2. A fusible member of a fusible link element used as a large current fuse, comprising:

a sealed box-structure provided on one part of the fusible link element; and

molten tin alloy poured into said sealed box-shaped structure and solidified to be integrated with said sealed box-shaped structure,

wherein a pouring hole through which said molten tin alloy is poured is provided in said sealed box-shaped structure.

3. The fusible member of a fusible link element according to claim 2, wherein a vent hole is provided in said sealed box-shaped structure.

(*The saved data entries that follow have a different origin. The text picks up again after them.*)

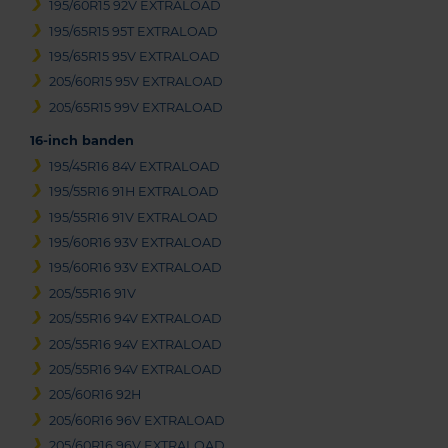
195/60R15 92V EXTRALOAD
195/65R15 95T EXTRALOAD
195/65R15 95V EXTRALOAD
205/60R15 95V EXTRALOAD
205/65R15 99V EXTRALOAD
16-inch banden
195/45R16 84V EXTRALOAD
195/55R16 91H EXTRALOAD
195/55R16 91V EXTRALOAD
195/60R16 93V EXTRALOAD
195/60R16 93V EXTRALOAD
205/55R16 91V
205/55R16 94V EXTRALOAD
205/55R16 94V EXTRALOAD
205/55R16 94V EXTRALOAD
205/60R16 92H
205/60R16 96V EXTRALOAD
205/60R16 96V EXTRALOAD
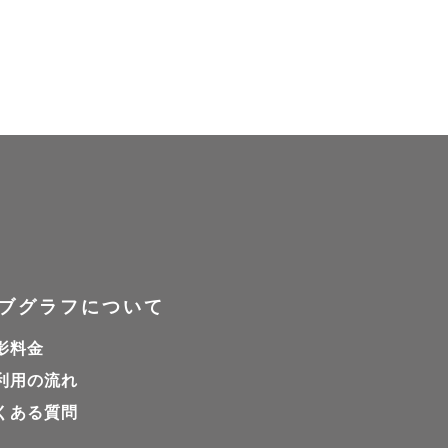
ブグラフについて
影料金
利用の流れ
くある質問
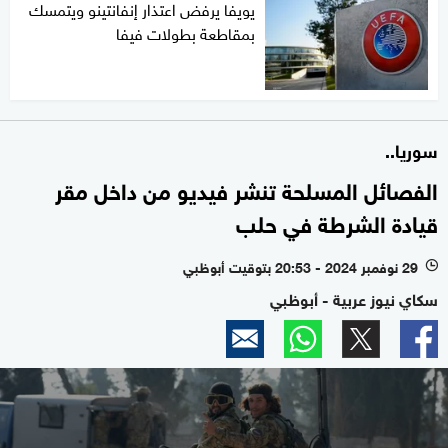
يويفا يرفض اعتذار إنفانتينو ويتمسك
بمقاطعة بطولات فيفا
سوريا..
الفصائل المسلحة تنشر فيديو من داخل مقر
قيادة الشرطة في حلب
29 نوفمبر 2024 - 20:53 بتوقيت أبوظبي
l
سكاي نيوز عربية - أبوظبي
0
seconds
of
0
seconds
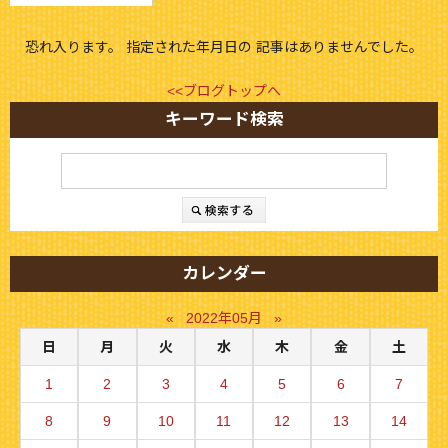
恐れ入ります。 指定された年月日の 記事はありませんでした。
<<ブログトップへ
キーワード検索
カレンダー
«
2022年05月
»
日
月
火
水
木
金
土
1
2
3
4
5
6
7
8
9
10
11
12
13
14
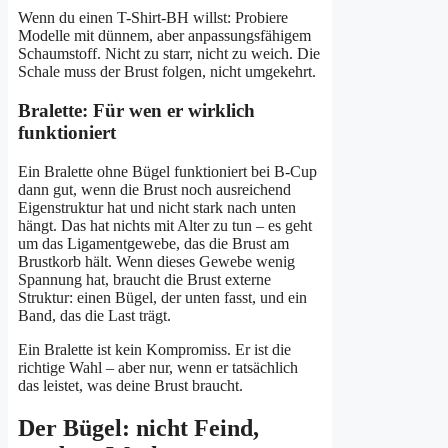
Wenn du einen T-Shirt-BH willst: Probiere
Modelle mit dünnem, aber anpassungsfähigem
Schaumstoff. Nicht zu starr, nicht zu weich. Die
Schale muss der Brust folgen, nicht umgekehrt.
Bralette: Für wen er wirklich
funktioniert
Ein Bralette ohne Bügel funktioniert bei B-Cup
dann gut, wenn die Brust noch ausreichend
Eigenstruktur hat und nicht stark nach unten
hängt. Das hat nichts mit Alter zu tun – es geht
um das Ligamentgewebe, das die Brust am
Brustkorb hält. Wenn dieses Gewebe wenig
Spannung hat, braucht die Brust externe
Struktur: einen Bügel, der unten fasst, und ein
Band, das die Last trägt.
Ein Bralette ist kein Kompromiss. Er ist die
richtige Wahl – aber nur, wenn er tatsächlich
das leistet, was deine Brust braucht.
Der Bügel: nicht Feind,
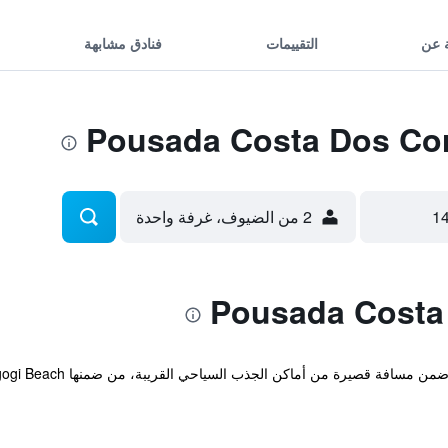
 عن
التقييمات
فنادق مشابهة
2 من الضيوف، غرفة واحدة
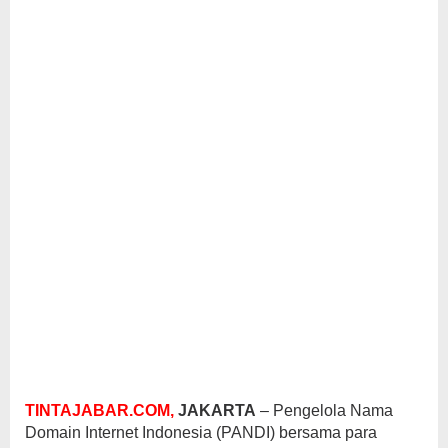
TINTAJABAR.COM,
JAKARTA
– Pengelola Nama
Domain Internet Indonesia (PANDI) bersama para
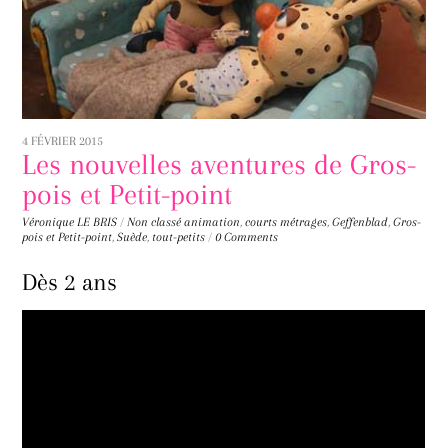
4 FÉVRIER 2015
Les nouvelles aventures de Gros-
pois et Petit-point
Véronique LE BRIS
/
Non classé
animation
,
courts métrages
,
Geffenblad
,
Gros-
pois et Petit-point
,
Suède
,
tout-petits
/
0 Comments
Dès 2 ans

4. A fusible link element used as a large-current fuse, comprising:

a pair of female terminals;

a pair of bent portions extended from said pair of female terminals and connected each other; and

a fusible member formed in such a manner that a sealed space is formed on said bent portion and molten alloy is poured into said sealed space and solidified in said sealed space so as to be fused to one of said pair of bent portions.

5. The fusible link element according to claim 4, wherein said alloy is tin alloy.

6. The fusible link element according to claim 5, wherein said sealed space is formed as a sealed box-shaped structure.

7. The fusible link -element according to claim 6, wherein said sealed box-shaped structure is a preformed box, and said preformed box is mounted on the one part of the fusible link element.

8. The fusible link element according to claim 6, wherein said sealed box-shaped structure comprises: a preformed rectangular bent piece; and a pair of wing-like piece portions formed integrally at a distal end portion of said bent portion, and said pair of wing-like piece portions are bent upwardly and said rectangular bent piece is fitted in a space between said pair of bent wing-like piece portions so as to assemble said sealed box-shaped structure.

9. The fusible link element according to claim 6, wherein a pouring hole through which said molten tin alloy is poured is provided in said sealed box-shaped structure.

10. The fusible link element according to claim 9, wherein a vent hole is provided in said sealed box-shaped structure.